● Task input
------------------------------

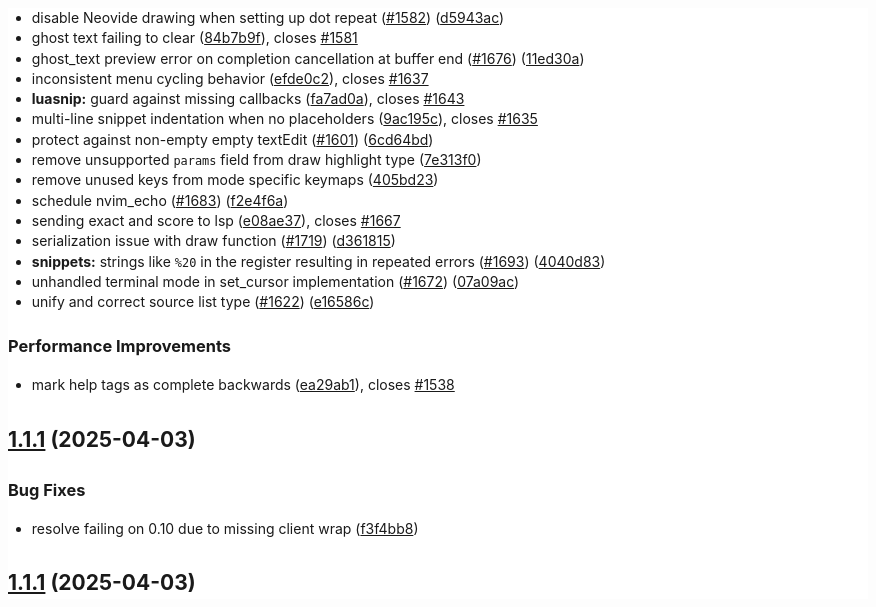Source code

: * disable Neovide drawing when setting up dot repeat ([#1582](https://github.com/Saghen/blink.cmp/issues/1582)) ([d5943ac](https://github.com/Saghen/blink.cmp/commit/d5943ac41950bcb006dcf2bcea49628b7d6f1852))
* ghost text failing to clear ([84b7b9f](https://github.com/Saghen/blink.cmp/commit/84b7b9fc6ce405df0b62d4259eb1607026dc09ad)), closes [#1581](https://github.com/Saghen/blink.cmp/issues/1581)
* ghost_text preview error on completion cancellation at buffer end ([#1676](https://github.com/Saghen/blink.cmp/issues/1676)) ([11ed30a](https://github.com/Saghen/blink.cmp/commit/11ed30a8db12c53428793de23e0fe5e0b27eb53f))
* inconsistent menu cycling behavior ([efde0c2](https://github.com/Saghen/blink.cmp/commit/efde0c2f5415f9b0d15a202445350fdf00aa7eb3)), closes [#1637](https://github.com/Saghen/blink.cmp/issues/1637)
* **luasnip:** guard against missing callbacks ([fa7ad0a](https://github.com/Saghen/blink.cmp/commit/fa7ad0ac6f2c5ce8b5c7730a384961a2c6e45375)), closes [#1643](https://github.com/Saghen/blink.cmp/issues/1643)
* multi-line snippet indentation when no placeholders ([9ac195c](https://github.com/Saghen/blink.cmp/commit/9ac195c1ca484bf40a4dcae85faff398dd690d0b)), closes [#1635](https://github.com/Saghen/blink.cmp/issues/1635)
* protect against non-empty empty textEdit ([#1601](https://github.com/Saghen/blink.cmp/issues/1601)) ([6cd64bd](https://github.com/Saghen/blink.cmp/commit/6cd64bd9f1b0ee4e49a38b7cfcd155bcef2953ed))
* remove unsupported `params` field from draw highlight type ([7e313f0](https://github.com/Saghen/blink.cmp/commit/7e313f0a2eafd24d1b6bb26378300285adebf23f))
* remove unused keys from mode specific keymaps ([405bd23](https://github.com/Saghen/blink.cmp/commit/405bd23d2362f2405ccb844f5a9f09ac796ab3b4))
* schedule nvim_echo ([#1683](https://github.com/Saghen/blink.cmp/issues/1683)) ([f2e4f6a](https://github.com/Saghen/blink.cmp/commit/f2e4f6aae833c5c2866d203666910005363779d7))
* sending exact and score to lsp ([e08ae37](https://github.com/Saghen/blink.cmp/commit/e08ae37d8f07baac2d6e6ad94159b0c6bc12094d)), closes [#1667](https://github.com/Saghen/blink.cmp/issues/1667)
* serialization issue with draw function ([#1719](https://github.com/Saghen/blink.cmp/issues/1719)) ([d361815](https://github.com/Saghen/blink.cmp/commit/d3618154527d7c894d9825dfe0f5da5997e6b16d))
* **snippets:** strings like `%20` in the register resulting in repeated errors ([#1693](https://github.com/Saghen/blink.cmp/issues/1693)) ([4040d83](https://github.com/Saghen/blink.cmp/commit/4040d836b3826efa06ae778e9195b98b993cfe5b))
* unhandled terminal mode in set_cursor implementation ([#1672](https://github.com/Saghen/blink.cmp/issues/1672)) ([07a09ac](https://github.com/Saghen/blink.cmp/commit/07a09acac1775b95f6fa9e624c9799e1b3bdfdca))
* unify and correct source list type ([#1622](https://github.com/Saghen/blink.cmp/issues/1622)) ([e16586c](https://github.com/Saghen/blink.cmp/commit/e16586c49309c29f238e1068546e7ba64cc15a78))

### Performance Improvements

* mark help tags as complete backwards ([ea29ab1](https://github.com/Saghen/blink.cmp/commit/ea29ab1620de5e61284abc01ae39e56df5a5fe53)), closes [#1538](https://github.com/Saghen/blink.cmp/issues/1538)

## [1.1.1](https://github.com/Saghen/blink.cmp/compare/v1.1.0...v1.1.1) (2025-04-03)

### Bug Fixes

* resolve failing on 0.10 due to missing client wrap ([f3f4bb8](https://github.com/Saghen/blink.cmp/commit/f3f4bb8aac48cd342f74543548bd97d71e3f6343))
## [1.1.1](https://github.com/Saghen/blink.cmp/compare/v1.1.0...v1.1.1) (2025-04-03)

------------------------------

● What you need to do
Can you copy out the entries above character for character, leaving out the pictures?

● Output
Source code

: * disable Neovide drawing when setting up dot repeat ([#1582](https://github.com/Saghen/blink.cmp/issues/1582)) ([d5943ac](https://github.com/Saghen/blink.cmp/commit/d5943ac41950bcb006dcf2bcea49628b7d6f1852))
* ghost text failing to clear ([84b7b9f](https://github.com/Saghen/blink.cmp/commit/84b7b9fc6ce405df0b62d4259eb1607026dc09ad)), closes [#1581](https://github.com/Saghen/blink.cmp/issues/1581)
* ghost_text preview error on completion cancellation at buffer end ([#1676](https://github.com/Saghen/blink.cmp/issues/1676)) ([11ed30a](https://github.com/Saghen/blink.cmp/commit/11ed30a8db12c53428793de23e0fe5e0b27eb53f))
* inconsistent menu cycling behavior ([efde0c2](https://github.com/Saghen/blink.cmp/commit/efde0c2f5415f9b0d15a202445350fdf00aa7eb3)), closes [#1637](https://github.com/Saghen/blink.cmp/issues/1637)
* **luasnip:** guard against missing callbacks ([fa7ad0a](https://github.com/Saghen/blink.cmp/commit/fa7ad0ac6f2c5ce8b5c7730a384961a2c6e45375)), closes [#1643](https://github.com/Saghen/blink.cmp/issues/1643)
* multi-line snippet indentation when no placeholders ([9ac195c](https://github.com/Saghen/blink.cmp/commit/9ac195c1ca484bf40a4dcae85faff398dd690d0b)), closes [#1635](https://github.com/Saghen/blink.cmp/issues/1635)
* protect against non-empty empty textEdit ([#1601](https://github.com/Saghen/blink.cmp/issues/1601)) ([6cd64bd](https://github.com/Saghen/blink.cmp/commit/6cd64bd9f1b0ee4e49a38b7cfcd155bcef2953ed))
* remove unsupported `params` field from draw highlight type ([7e313f0](https://github.com/Saghen/blink.cmp/commit/7e313f0a2eafd24d1b6bb26378300285adebf23f))
* remove unused keys from mode specific keymaps ([405bd23](https://github.com/Saghen/blink.cmp/commit/405bd23d2362f2405ccb844f5a9f09ac796ab3b4))
* schedule nvim_echo ([#1683](https://github.com/Saghen/blink.cmp/issues/1683)) ([f2e4f6a](https://github.com/Saghen/blink.cmp/commit/f2e4f6aae833c5c2866d203666910005363779d7))
* sending exact and score to lsp ([e08ae37](https://github.com/Saghen/blink.cmp/commit/e08ae37d8f07baac2d6e6ad94159b0c6bc12094d)), closes [#1667](https://github.com/Saghen/blink.cmp/issues/1667)
* serialization issue with draw function ([#1719](https://github.com/Saghen/blink.cmp/issues/1719)) ([d361815](https://github.com/Saghen/blink.cmp/commit/d3618154527d7c894d9825dfe0f5da5997e6b16d))
* **snippets:** strings like `%20` in the register resulting in repeated errors ([#1693](https://github.com/Saghen/blink.cmp/issues/1693)) ([4040d83](https://github.com/Saghen/blink.cmp/commit/4040d836b3826efa06ae778e9195b98b993cfe5b))
* unhandled terminal mode in set_cursor implementation ([#1672](https://github.com/Saghen/blink.cmp/issues/1672)) ([07a09ac](https://github.com/Saghen/blink.cmp/commit/07a09acac1775b95f6fa9e624c9799e1b3bdfdca))
* unify and correct source list type ([#1622](https://github.com/Saghen/blink.cmp/issues/1622)) ([e16586c](https://github.com/Saghen/blink.cmp/commit/e16586c49309c29f238e1068546e7ba64cc15a78))

### Performance Improvements

* mark help tags as complete backwards ([ea29ab1](https://github.com/Saghen/blink.cmp/commit/ea29ab1620de5e61284abc01ae39e56df5a5fe53)), closes [#1538](https://github.com/Saghen/blink.cmp/issues/1538)

## [1.1.1](https://github.com/Saghen/blink.cmp/compare/v1.1.0...v1.1.1) (2025-04-03)

### Bug Fixes

* resolve failing on 0.10 due to missing client wrap ([f3f4bb8](https://github.com/Saghen/blink.cmp/commit/f3f4bb8aac48cd342f74543548bd97d71e3f6343))
## [1.1.1](https://github.com/Saghen/blink.cmp/compare/v1.1.0...v1.1.1) (2025-04-03)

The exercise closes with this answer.